(Recorded data)
────────────────
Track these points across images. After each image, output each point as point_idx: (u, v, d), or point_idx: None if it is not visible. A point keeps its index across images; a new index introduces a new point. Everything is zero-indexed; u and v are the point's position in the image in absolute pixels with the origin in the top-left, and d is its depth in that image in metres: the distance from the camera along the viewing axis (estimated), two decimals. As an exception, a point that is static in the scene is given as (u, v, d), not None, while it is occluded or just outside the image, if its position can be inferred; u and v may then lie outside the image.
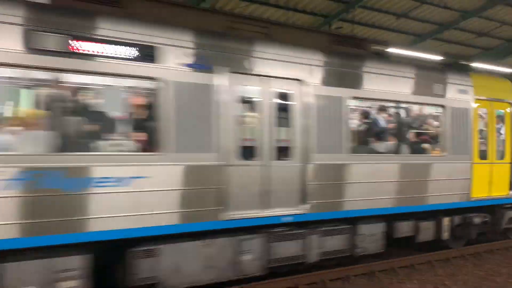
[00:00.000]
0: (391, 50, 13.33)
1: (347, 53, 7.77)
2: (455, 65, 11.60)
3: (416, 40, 18.52)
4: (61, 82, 5.26)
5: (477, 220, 9.32)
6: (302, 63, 7.00)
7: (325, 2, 15.14)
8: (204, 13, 7.38)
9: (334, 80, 7.31)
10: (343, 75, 7.46)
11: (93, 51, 5.24)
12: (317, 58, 7.19)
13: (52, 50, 4.99)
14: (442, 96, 8.70)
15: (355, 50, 7.98)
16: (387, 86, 7.98)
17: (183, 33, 5.98)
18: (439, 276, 8.03)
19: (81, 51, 5.16)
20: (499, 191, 9.60)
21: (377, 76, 7.84)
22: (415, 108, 9.07)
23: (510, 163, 9.86)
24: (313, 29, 13.36)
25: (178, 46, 5.85)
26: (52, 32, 4.99)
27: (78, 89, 5.62)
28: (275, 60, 6.74)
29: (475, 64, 14.21)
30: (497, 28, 17.99)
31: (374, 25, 17.05)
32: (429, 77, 8.69)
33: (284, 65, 6.81)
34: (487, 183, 9.36)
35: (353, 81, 7.61)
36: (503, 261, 9.14)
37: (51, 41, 4.99)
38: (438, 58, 13.86)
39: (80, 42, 5.14)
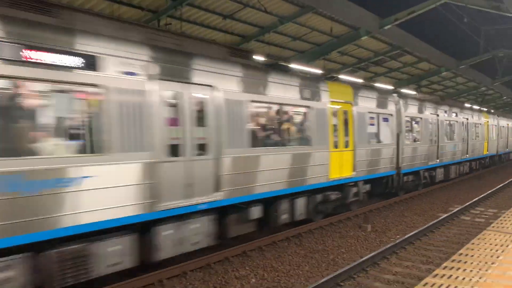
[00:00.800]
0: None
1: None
2: (277, 66, 12.68)
3: (242, 40, 19.51)
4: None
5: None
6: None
7: (152, -3, 14.78)
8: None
9: None
10: None
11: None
12: None
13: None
14: None
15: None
16: None
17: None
18: (267, 260, 8.67)
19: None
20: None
21: None
22: None
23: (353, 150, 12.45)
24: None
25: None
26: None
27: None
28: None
29: (291, 65, 15.76)
30: (308, 33, 20.14)
31: (203, 24, 17.35)
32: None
33: None
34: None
35: None
36: (319, 239, 10.35)
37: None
38: (261, 58, 14.95)
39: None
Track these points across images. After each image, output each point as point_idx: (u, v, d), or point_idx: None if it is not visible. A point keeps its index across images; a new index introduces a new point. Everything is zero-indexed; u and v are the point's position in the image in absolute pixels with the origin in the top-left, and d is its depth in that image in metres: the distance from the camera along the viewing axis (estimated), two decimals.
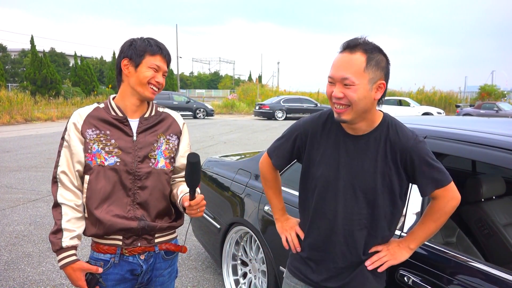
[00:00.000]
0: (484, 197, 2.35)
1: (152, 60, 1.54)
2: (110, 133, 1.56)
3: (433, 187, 1.43)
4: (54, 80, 26.86)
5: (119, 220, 1.54)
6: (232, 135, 14.22)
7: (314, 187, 1.54)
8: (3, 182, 6.76)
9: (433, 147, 1.85)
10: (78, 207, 1.55)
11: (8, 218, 4.94)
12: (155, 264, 1.65)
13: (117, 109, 1.59)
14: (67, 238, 1.50)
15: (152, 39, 1.59)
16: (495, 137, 1.73)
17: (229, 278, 3.04)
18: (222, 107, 29.97)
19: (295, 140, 1.59)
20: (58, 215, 1.52)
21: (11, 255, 3.85)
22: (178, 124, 1.71)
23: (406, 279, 1.65)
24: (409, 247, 1.54)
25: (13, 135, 13.52)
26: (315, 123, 1.56)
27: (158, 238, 1.64)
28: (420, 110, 22.59)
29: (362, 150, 1.46)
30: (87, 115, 1.57)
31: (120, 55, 1.58)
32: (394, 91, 33.44)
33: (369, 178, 1.44)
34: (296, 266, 1.64)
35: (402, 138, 1.44)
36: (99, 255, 1.58)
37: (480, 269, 1.54)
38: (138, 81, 1.54)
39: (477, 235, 2.36)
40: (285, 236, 1.72)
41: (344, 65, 1.35)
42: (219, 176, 3.28)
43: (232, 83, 69.05)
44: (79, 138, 1.54)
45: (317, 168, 1.52)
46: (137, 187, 1.57)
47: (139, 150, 1.58)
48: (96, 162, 1.53)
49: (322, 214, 1.53)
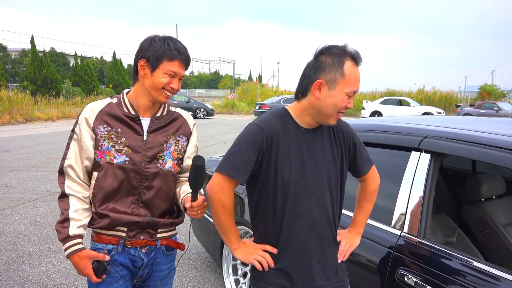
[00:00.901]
0: (484, 197, 2.36)
1: (170, 66, 1.51)
2: (121, 131, 1.56)
3: (369, 166, 1.63)
4: (54, 80, 26.86)
5: (123, 216, 1.56)
6: (232, 135, 14.22)
7: (283, 191, 1.46)
8: (4, 182, 6.76)
9: (434, 147, 1.85)
10: (85, 199, 1.56)
11: (8, 218, 4.94)
12: (156, 259, 1.66)
13: (130, 106, 1.58)
14: (74, 227, 1.51)
15: (172, 41, 1.54)
16: (495, 137, 1.73)
17: (229, 277, 3.04)
18: (222, 107, 29.97)
19: (261, 146, 1.45)
20: (65, 205, 1.53)
21: (11, 255, 3.85)
22: (189, 125, 1.71)
23: (406, 279, 1.65)
24: (359, 231, 1.69)
25: (13, 134, 13.52)
26: (274, 124, 1.47)
27: (160, 233, 1.65)
28: (420, 110, 22.56)
29: (320, 142, 1.52)
30: (100, 111, 1.56)
31: (138, 54, 1.54)
32: (394, 90, 33.42)
33: (331, 166, 1.52)
34: (276, 281, 1.51)
35: (342, 126, 1.59)
36: (101, 245, 1.59)
37: (480, 269, 1.55)
38: (152, 85, 1.52)
39: (477, 234, 2.36)
40: (254, 260, 1.52)
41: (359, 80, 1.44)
42: None
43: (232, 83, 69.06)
44: (90, 134, 1.54)
45: (285, 171, 1.46)
46: (143, 186, 1.58)
47: (148, 150, 1.57)
48: (105, 160, 1.53)
49: (297, 216, 1.48)
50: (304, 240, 1.49)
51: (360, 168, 1.62)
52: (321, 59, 1.41)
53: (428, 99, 30.79)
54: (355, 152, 1.59)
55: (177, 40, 1.56)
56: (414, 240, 1.76)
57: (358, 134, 1.66)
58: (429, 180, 1.82)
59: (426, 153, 1.87)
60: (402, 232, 1.82)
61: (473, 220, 2.38)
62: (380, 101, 24.03)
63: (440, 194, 2.64)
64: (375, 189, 1.67)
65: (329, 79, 1.39)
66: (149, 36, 1.57)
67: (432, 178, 1.82)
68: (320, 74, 1.40)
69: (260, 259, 1.52)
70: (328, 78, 1.39)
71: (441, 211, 2.45)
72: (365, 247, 1.93)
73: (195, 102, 23.92)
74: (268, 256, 1.52)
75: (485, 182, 2.34)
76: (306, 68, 1.46)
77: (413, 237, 1.77)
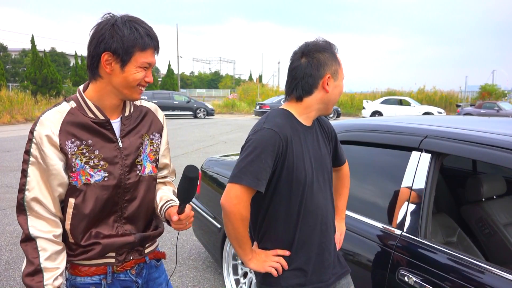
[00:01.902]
0: (485, 197, 2.35)
1: (143, 58, 1.24)
2: (92, 142, 1.28)
3: (345, 156, 1.78)
4: (54, 79, 26.87)
5: (115, 239, 1.33)
6: (233, 135, 14.22)
7: (299, 191, 1.47)
8: (4, 181, 6.76)
9: (434, 147, 1.85)
10: (57, 238, 1.26)
11: (8, 218, 4.94)
12: (150, 275, 1.48)
13: (96, 109, 1.29)
14: (50, 279, 1.23)
15: (139, 24, 1.25)
16: (496, 137, 1.73)
17: (230, 277, 3.04)
18: (223, 107, 29.97)
19: (278, 152, 1.42)
20: (33, 251, 1.23)
21: (11, 255, 3.85)
22: (159, 118, 1.47)
23: (407, 279, 1.65)
24: (342, 217, 1.82)
25: (13, 134, 13.53)
26: (285, 127, 1.46)
27: (148, 248, 1.47)
28: (420, 109, 22.55)
29: (316, 138, 1.58)
30: (62, 122, 1.25)
31: (98, 45, 1.22)
32: (395, 90, 33.40)
33: (327, 160, 1.60)
34: (293, 282, 1.51)
35: (325, 121, 1.69)
36: (86, 279, 1.33)
37: (481, 269, 1.54)
38: (125, 83, 1.26)
39: (477, 234, 2.36)
40: (270, 267, 1.49)
41: None
42: (220, 175, 3.27)
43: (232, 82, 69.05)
44: (57, 154, 1.23)
45: (300, 172, 1.46)
46: (124, 200, 1.35)
47: (126, 157, 1.33)
48: (82, 181, 1.26)
49: (310, 213, 1.49)
50: (318, 235, 1.53)
51: (340, 158, 1.75)
52: (319, 56, 1.47)
53: (429, 99, 30.78)
54: (336, 144, 1.71)
55: (141, 21, 1.28)
56: (414, 240, 1.76)
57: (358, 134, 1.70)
58: (430, 180, 1.82)
59: (426, 153, 1.87)
60: (402, 232, 1.82)
61: (473, 220, 2.38)
62: (380, 101, 24.02)
63: (441, 194, 2.64)
64: (348, 174, 1.83)
65: (333, 72, 1.48)
66: (104, 20, 1.25)
67: (432, 178, 1.82)
68: (325, 69, 1.47)
69: (275, 265, 1.49)
70: (333, 71, 1.48)
71: (442, 211, 2.45)
72: (365, 247, 1.93)
73: (195, 102, 23.92)
74: (282, 260, 1.50)
75: (485, 182, 2.34)
76: (300, 69, 1.47)
77: (414, 237, 1.77)
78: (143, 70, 1.27)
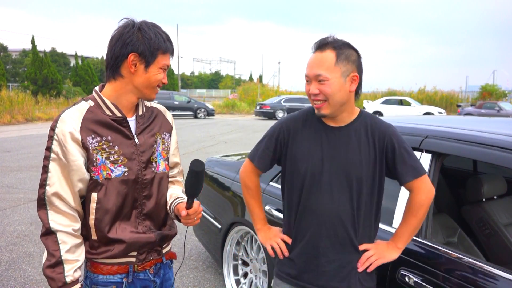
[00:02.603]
0: (485, 197, 2.35)
1: (164, 60, 1.35)
2: (112, 138, 1.34)
3: (412, 175, 1.48)
4: (55, 80, 26.87)
5: (138, 236, 1.39)
6: (233, 135, 14.22)
7: (299, 184, 1.54)
8: (4, 182, 6.77)
9: (434, 147, 1.85)
10: (76, 232, 1.32)
11: (9, 218, 4.94)
12: (165, 275, 1.54)
13: (114, 107, 1.36)
14: (70, 271, 1.29)
15: (160, 29, 1.36)
16: (496, 137, 1.73)
17: (230, 278, 3.04)
18: (223, 107, 29.97)
19: (278, 138, 1.59)
20: (53, 244, 1.28)
21: (12, 255, 3.85)
22: (168, 120, 1.56)
23: (407, 279, 1.65)
24: (397, 246, 1.57)
25: (14, 135, 13.53)
26: (295, 120, 1.59)
27: (165, 248, 1.54)
28: (421, 109, 22.56)
29: (345, 141, 1.50)
30: (83, 119, 1.31)
31: (126, 46, 1.30)
32: (395, 90, 33.41)
33: (354, 168, 1.48)
34: (285, 270, 1.61)
35: (380, 126, 1.52)
36: (108, 278, 1.38)
37: (481, 269, 1.54)
38: (147, 83, 1.35)
39: (478, 235, 2.35)
40: (270, 245, 1.67)
41: (317, 63, 1.44)
42: (220, 176, 3.28)
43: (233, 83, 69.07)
44: (79, 150, 1.29)
45: (301, 164, 1.53)
46: (143, 196, 1.41)
47: (142, 154, 1.40)
48: (103, 176, 1.32)
49: (309, 210, 1.53)
50: (313, 235, 1.52)
51: (400, 176, 1.49)
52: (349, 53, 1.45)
53: (429, 99, 30.79)
54: (394, 157, 1.48)
55: (160, 27, 1.39)
56: (415, 240, 1.76)
57: None
58: (430, 180, 1.82)
59: (427, 153, 1.87)
60: None
61: (474, 220, 2.38)
62: (381, 101, 24.04)
63: (441, 194, 2.64)
64: (422, 203, 1.50)
65: None
66: (127, 24, 1.33)
67: (433, 178, 1.82)
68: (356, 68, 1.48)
69: (275, 246, 1.64)
70: None
71: (442, 211, 2.45)
72: None
73: (195, 102, 23.92)
74: (283, 245, 1.63)
75: (486, 182, 2.33)
76: None
77: (414, 237, 1.77)
78: (162, 71, 1.37)
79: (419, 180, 1.49)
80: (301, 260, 1.56)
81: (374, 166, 1.49)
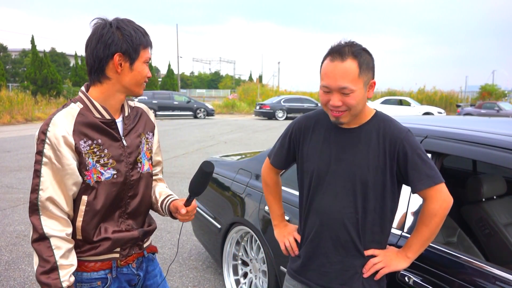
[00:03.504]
0: (485, 197, 2.35)
1: (146, 54, 1.35)
2: (102, 141, 1.34)
3: (425, 184, 1.40)
4: (54, 80, 26.86)
5: (123, 234, 1.42)
6: (233, 135, 14.22)
7: (308, 183, 1.55)
8: (4, 182, 6.76)
9: (434, 147, 1.85)
10: (68, 236, 1.31)
11: (9, 218, 4.94)
12: (147, 268, 1.57)
13: (103, 109, 1.36)
14: (66, 276, 1.28)
15: (136, 25, 1.35)
16: (496, 137, 1.73)
17: (230, 278, 3.04)
18: (223, 107, 29.97)
19: (290, 136, 1.62)
20: (47, 250, 1.26)
21: (11, 255, 3.85)
22: (151, 119, 1.56)
23: (407, 279, 1.65)
24: (407, 256, 1.50)
25: (13, 135, 13.52)
26: (309, 119, 1.60)
27: (146, 242, 1.56)
28: (421, 110, 22.57)
29: (353, 143, 1.46)
30: (75, 123, 1.30)
31: (109, 47, 1.28)
32: (395, 90, 33.42)
33: (359, 171, 1.43)
34: (294, 268, 1.64)
35: (394, 130, 1.45)
36: (92, 274, 1.38)
37: (481, 269, 1.54)
38: (134, 81, 1.35)
39: (478, 234, 2.35)
40: (283, 243, 1.71)
41: (340, 75, 1.35)
42: (220, 176, 3.27)
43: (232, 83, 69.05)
44: (72, 155, 1.28)
45: (309, 163, 1.54)
46: (128, 196, 1.43)
47: (129, 155, 1.41)
48: (94, 179, 1.33)
49: (314, 210, 1.54)
50: (317, 235, 1.54)
51: (413, 183, 1.42)
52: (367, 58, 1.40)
53: (429, 99, 30.81)
54: (405, 163, 1.41)
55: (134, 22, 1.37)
56: None
57: None
58: None
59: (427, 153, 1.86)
60: (402, 232, 1.82)
61: (473, 220, 2.38)
62: (380, 101, 24.02)
63: None
64: (434, 213, 1.41)
65: None
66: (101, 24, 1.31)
67: None
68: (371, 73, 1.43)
69: (287, 244, 1.69)
70: None
71: None
72: None
73: (195, 102, 23.90)
74: (294, 243, 1.67)
75: (485, 182, 2.33)
76: None
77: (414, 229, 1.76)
78: (146, 65, 1.36)
79: (433, 189, 1.41)
80: (306, 258, 1.58)
81: (384, 172, 1.43)
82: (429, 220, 1.43)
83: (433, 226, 1.43)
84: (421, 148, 1.43)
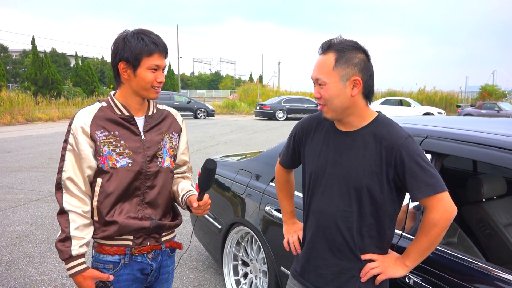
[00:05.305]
0: (485, 197, 2.35)
1: (151, 61, 1.48)
2: (119, 134, 1.53)
3: (423, 193, 1.33)
4: (55, 80, 26.90)
5: (132, 221, 1.54)
6: (233, 135, 14.22)
7: (307, 184, 1.58)
8: (4, 182, 6.77)
9: (434, 147, 1.85)
10: (85, 213, 1.51)
11: (9, 219, 4.94)
12: (162, 262, 1.68)
13: (123, 107, 1.56)
14: (76, 246, 1.47)
15: (145, 34, 1.49)
16: (496, 137, 1.73)
17: (230, 278, 3.04)
18: (223, 107, 29.98)
19: (295, 137, 1.66)
20: (65, 222, 1.48)
21: (12, 255, 3.85)
22: (178, 122, 1.73)
23: (407, 279, 1.65)
24: (405, 264, 1.45)
25: (14, 135, 13.53)
26: (311, 120, 1.61)
27: (164, 237, 1.67)
28: (421, 110, 22.57)
29: (349, 147, 1.45)
30: (94, 117, 1.52)
31: (115, 56, 1.50)
32: (395, 91, 33.43)
33: (353, 175, 1.41)
34: (295, 267, 1.67)
35: (392, 136, 1.39)
36: (107, 257, 1.56)
37: (481, 269, 1.54)
38: (140, 86, 1.50)
39: (478, 235, 2.36)
40: (287, 238, 1.75)
41: (317, 66, 1.43)
42: (220, 176, 3.28)
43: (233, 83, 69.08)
────────────────
• **WORK REQUEST**
Output exactly the lines from the line with "66: (101, 24, 1.31)" to the last line of the records, including both, and leave every picture out.

• **RESULT FOR THIS EXERCISE**
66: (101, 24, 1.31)
67: None
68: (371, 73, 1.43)
69: (287, 244, 1.69)
70: None
71: None
72: None
73: (195, 102, 23.90)
74: (294, 243, 1.67)
75: (485, 182, 2.33)
76: None
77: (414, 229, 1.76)
78: (146, 65, 1.36)
79: (433, 189, 1.41)
80: (306, 258, 1.58)
81: (384, 172, 1.43)
82: (429, 220, 1.43)
83: (433, 226, 1.43)
84: (421, 148, 1.43)
[00:05.305]
0: (485, 197, 2.35)
1: (151, 61, 1.48)
2: (119, 134, 1.53)
3: (423, 193, 1.33)
4: (55, 80, 26.90)
5: (132, 221, 1.54)
6: (233, 135, 14.22)
7: (307, 184, 1.58)
8: (4, 182, 6.77)
9: (434, 147, 1.85)
10: (85, 213, 1.51)
11: (9, 219, 4.94)
12: (162, 262, 1.68)
13: (123, 107, 1.56)
14: (76, 246, 1.47)
15: (145, 34, 1.49)
16: (496, 137, 1.73)
17: (230, 278, 3.04)
18: (223, 107, 29.98)
19: (295, 137, 1.66)
20: (65, 222, 1.48)
21: (12, 255, 3.85)
22: (178, 122, 1.73)
23: (407, 279, 1.65)
24: (405, 264, 1.45)
25: (14, 135, 13.53)
26: (311, 120, 1.61)
27: (164, 237, 1.67)
28: (421, 110, 22.57)
29: (349, 147, 1.45)
30: (94, 117, 1.52)
31: (115, 56, 1.50)
32: (395, 91, 33.43)
33: (353, 175, 1.41)
34: (295, 267, 1.67)
35: (392, 136, 1.39)
36: (107, 257, 1.56)
37: (481, 269, 1.54)
38: (140, 86, 1.50)
39: (478, 235, 2.36)
40: (287, 238, 1.75)
41: (317, 66, 1.43)
42: (220, 176, 3.28)
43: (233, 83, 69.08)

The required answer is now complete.